A crise hídrica e, com ela, a possibilidade de uma quebra da safra é o fator climático imponderável que preocupa o agronegócio, o carro-chefe da economia brasileira há alguns anos. Em função das estiagens no Centro-Oeste e em parte do Sudeste, já se pode prever uma safra de milho 3,9% inferior à de 2020, ainda que a área plantada tenha sido 6% maior. Outras culturas importantes, como as de café, laranja e cana, foram igualmente afetadas. A previsão do avanço do PIB agropecuário em 2,6% neste ano ainda está mantida, mas o risco é grande.

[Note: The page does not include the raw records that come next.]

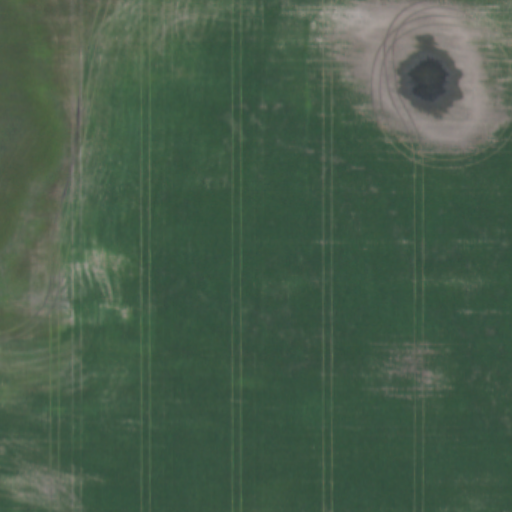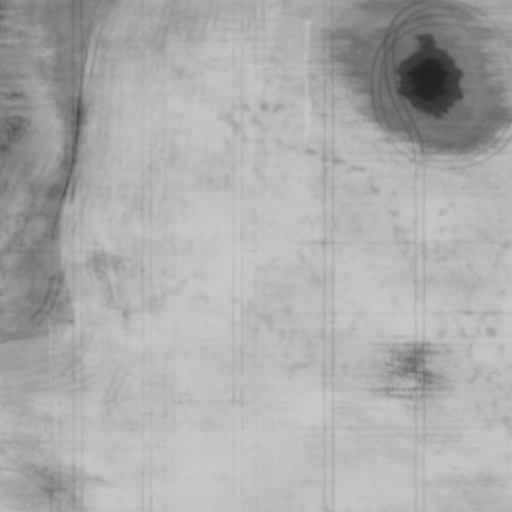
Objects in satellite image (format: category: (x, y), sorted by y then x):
crop: (256, 256)
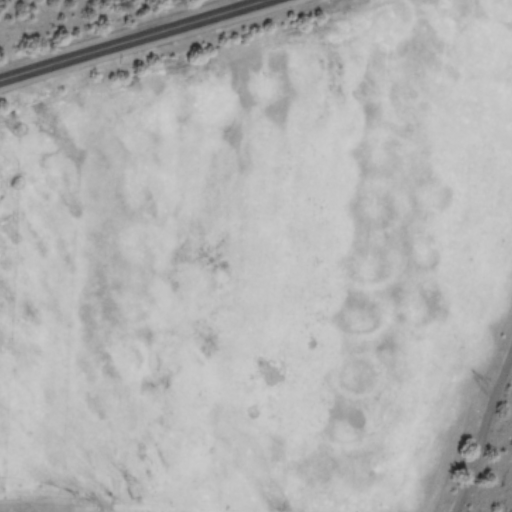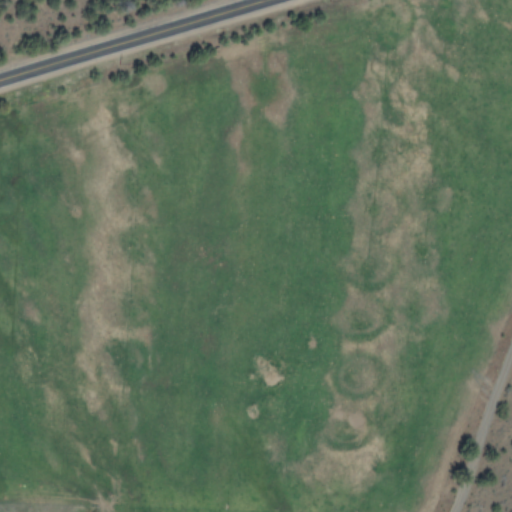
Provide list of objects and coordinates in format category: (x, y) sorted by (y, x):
road: (139, 41)
crop: (242, 246)
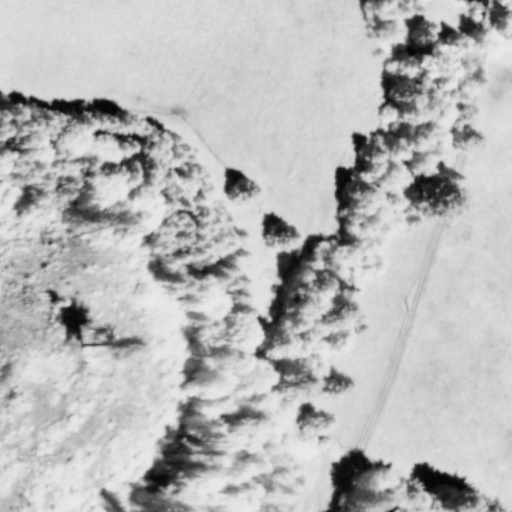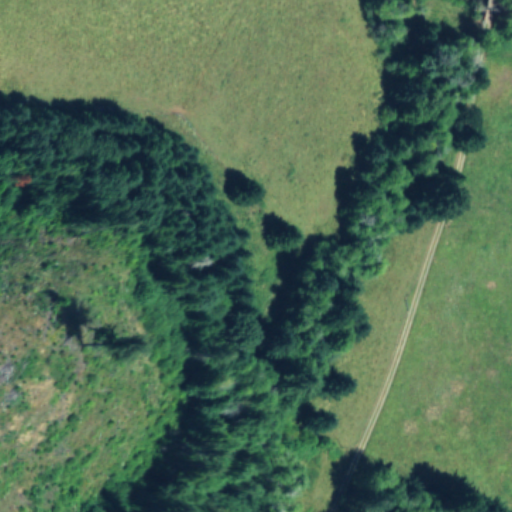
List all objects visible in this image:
crop: (285, 163)
road: (414, 261)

Não se pode disciplinar o clima (fator imponderável), porém, é possível mitigar os seus efeitos, sobretudo se ações preventivas não foram tomadas a tempo. O Ministério das Minas e Energia garantiu na semana passada que não trabalha com a possibilidade de racionamento de energia, e que antecipou a entrada em operação de termelétricas, a fim de suprir a queda de geração de energia hidrelétrica. Também está acelerando a construção de novas usinas e de linhas de transmissão.
Deixou, contudo, no ar a possibilidade de restrições ao uso da água no campo – uma medida extrema e, pelo que se sabe, sem precedentes. Tendo em vista a importância do agronegócio para a economia, essa seria a hipótese a ser prontamente descartada, até para evitar o “terrorismo midiático” e os movimentos especulativos a ele associados.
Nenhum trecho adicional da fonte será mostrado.